Wednesday night, March 26, 2025, something special happened in the heart of Tallahassee. Not on a big stage, not on anyone’s national radar, but right where it needed to happen: John G. Riley Elementary School, 1400 Indiana Street. Smack in the middle of 32304, Florida’s poorest zip code, sitting right next to the Joe Louis apartments, also known as Springfield. If you know, you know.

It was called Gentleman’s Night, but it wasn’t just an event. It was a statement. It was a movement, reminder, a call-in, not a call-out.

Riley is a majority-Black school with a majority-Black staff. It’s the kind of place where the teachers are raising kids while they’re teaching them, because they have to. You walk into Riley and feel the weight of the world those kids are carrying… but you also feel something else…love…Real love. These are good kids. Kids who show up with wrinkled shirts and untied shoes, some on empty stomachs, but with open hearts. They love who loves them. And that’s why I had to be there.

Ofc. Hill reading to a group of Riley students in 2023

I was invited to speak at the event by Assistant Principal Ms. Calloway, a force of nature in that school. Our relationship goes back a few years. She ran a reading program that had officers come in and read to students. I was always one of the first to volunteer for that. So when she reached out about Gentleman’s Night, I already knew what time it was. I had to show up, and I had to show up right.

The room was packed, way more than anyone expected. Fathers showed up. There were father figures and mentors. There were hole groups of men who made the decision to be present and show their kids, “I’m here and I’m not going anywhere.” That’s not a small thing.
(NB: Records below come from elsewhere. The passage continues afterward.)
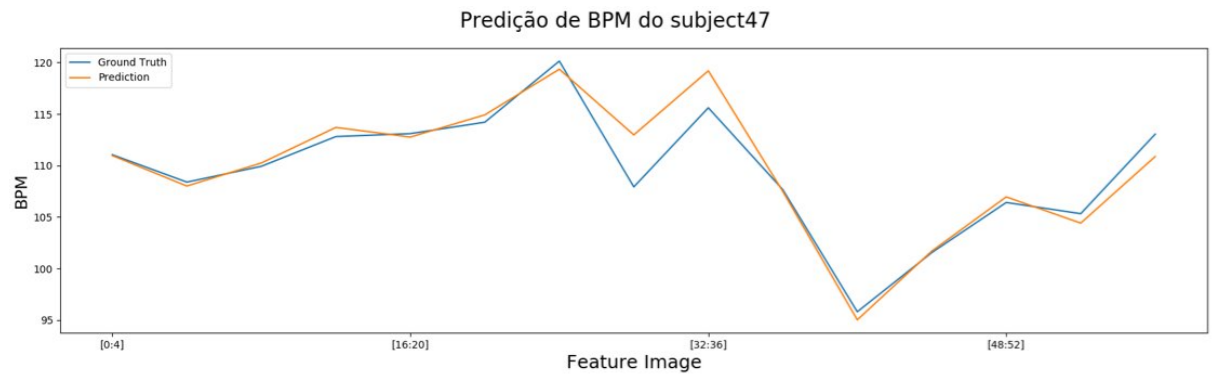
Figure 7. BPM chart with EVM results on subject 47 of the UBFC.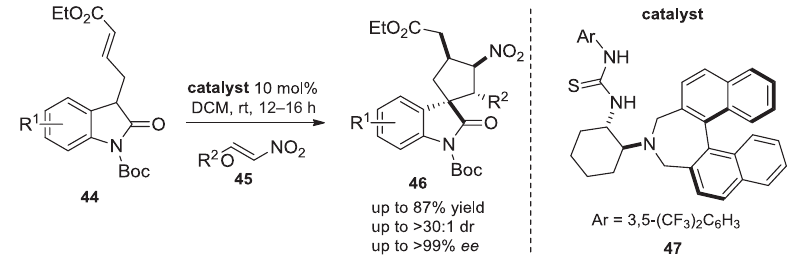
Figure 13. Thiourea catalyzed enantioselective synthesis, from Ref.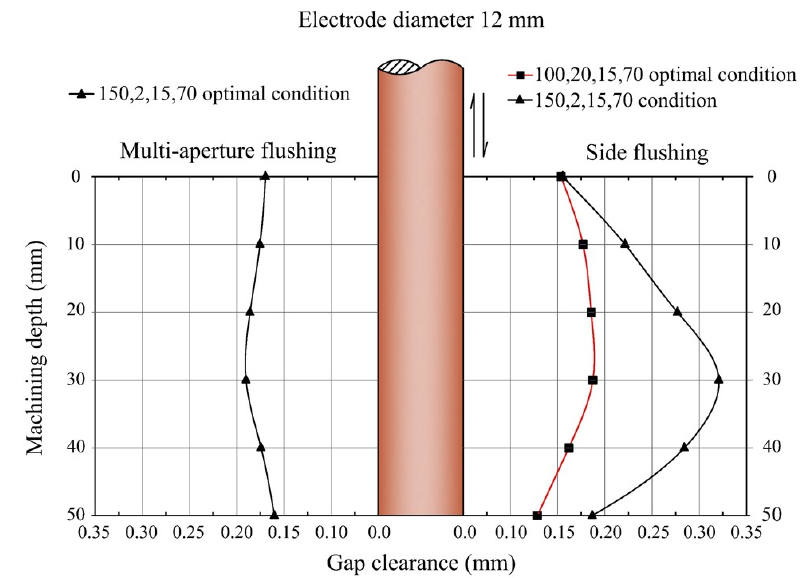
Figure 11. GC profiles of EDM with side flushing and multi-aperture flushing.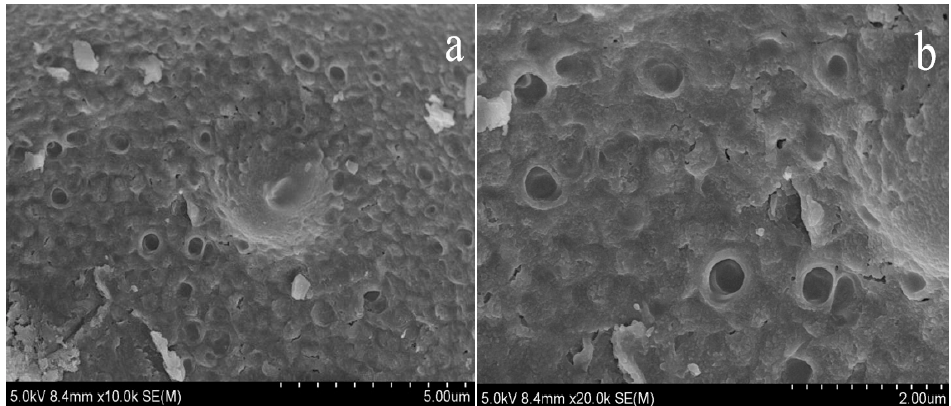
Figure 10. Images of the acid-washed carbonized product of PVC/CuAl-LDH-5%: ( a ) the surface of carbonized product; ( b ) the amplifying surface of carbonized product.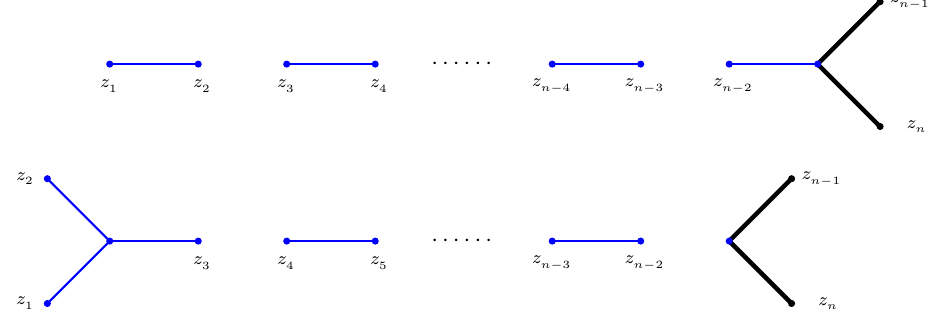
Figure 10 . Vacuum blocks with odd n . Figure 12 . Vacuum blocks with odd n . The bottom diagram corresponds to the disconnected Steiner tree (b) on (cid:12)gure 4. Figure 8 . Factorized 7-point block.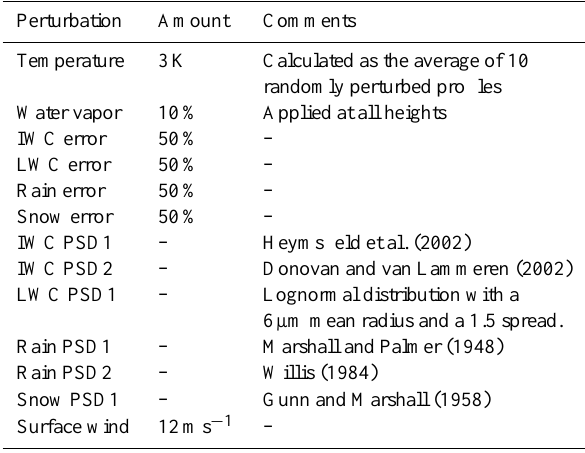
Table 1. Systematic uncertainties perturbations ∗ .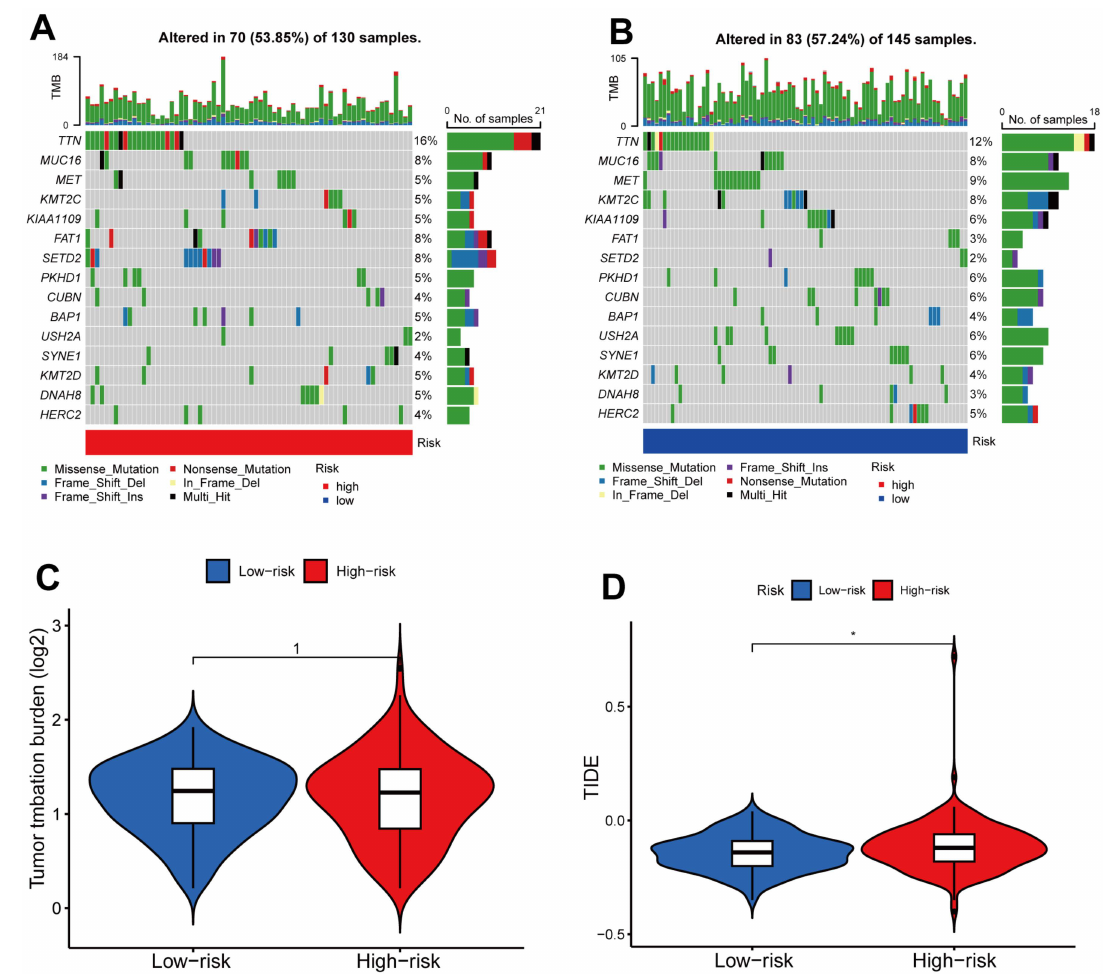
Figure 7. Tumor Mutational Burden (TMB) and Tumor Immune Dysfunction and Exclusion (TIDE) analysis. ( A ) The waterfall plot showed the TMB of 15 genes in high-risk set. ( B ) The waterfall plot showed the TMB for 15 genes in the low-risk set. ( C ) Analysis of the difference for TMB between low- and high-risk patients. ( D ) TIDE analysis for low- and high-risk sets. *, p <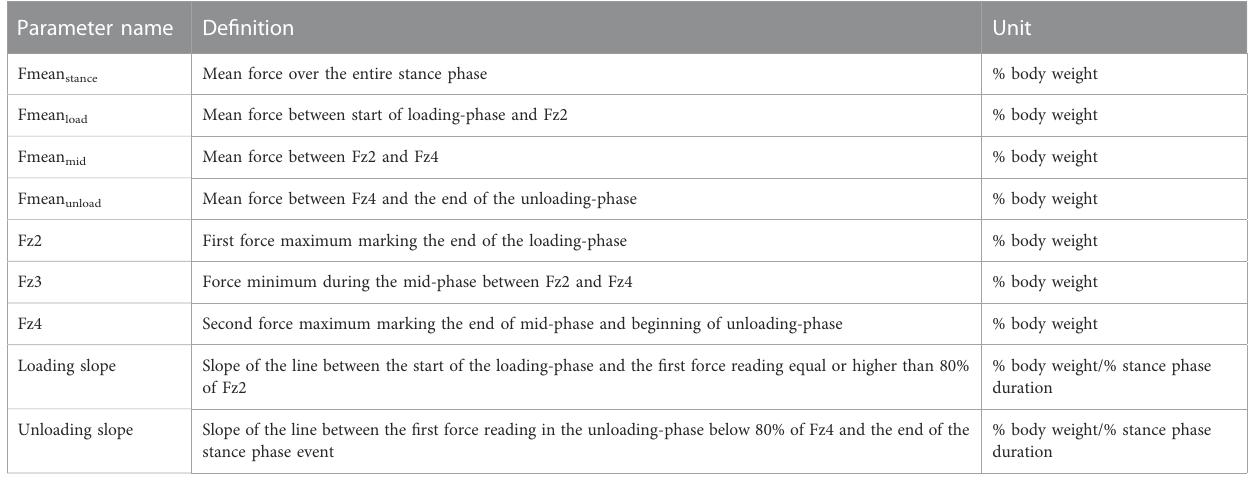
TABLE 1 Parameter de fi nitions and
Too often we think our people won’t come out for something positive. But this time? Man, they showed out for the positive.

I got to speak to the room, to the men, specifically. I told them some of my story. Where I came from. What I had to push through. I reminded them that society doesn’t need perfect fathers. It needs present ones, active ones, the kind who make an honest effort and keep showing up. I told them that choosing your kids over everything else isn’t just the right thing, it’s revolutionary. Because when Black fathers stand tall, Black communities stand stronger.

What moved me most, though, were the little things such as a painting station. Yes, painting, where fathers sat side by side with their sons and created together. Somebody had worried that men wouldn’t go for it. Turns out, it was one of the most popular parts of the night. They leaned all the way in. They were smiling, they were focused.

There were workshops and activities, fitness sessions, young men teaching boys how to tie ties, community vendors offering resources and tools. But even more than what was happening, it was how it was happening. The energy in the room wasn’t forced. Nobody had to fake it. It just felt right. Like this is what it’s supposed to be.

And listen, there was this moment that really stuck with me. There were a few fathers standing off to the side watching their sons being taught how to tie ties, and then stepping up themselves to learn too. There was no pride or ego hindering this moment. It was just men humbling themselves for the sake of growth. You can’t tell me that’s not powerful.

A child is being shown how to tie a tie by a student from one of the local colleges.

I took photos all night because I wanted to document this for the world and my community. I wanted people to see these images and immediately feel something. I wanted them to be hit with a sense of pride, hope and reflection or maybe even a little healing. These weren’t just snapshots. These were love letters to our community.

Gentleman’s Night was BlackDad on steroids. A room full of stories happening at once. It was men and their sons, building legacies in real time. Love was in that room. God was in that room. A stronger tomorrow was in that room.

And for me, this work, BlackDad, my photography…it’s all tied together. It’s all about legacy. About being the bridge between who we were, who we are, and who we can become. It’s events like this that remind me we’re not just hoping for change, we’re building it, brick by brick, father by father, son by son.

Let’s do more. Let’s do it bigger. But most of all, let’s keep doing it together.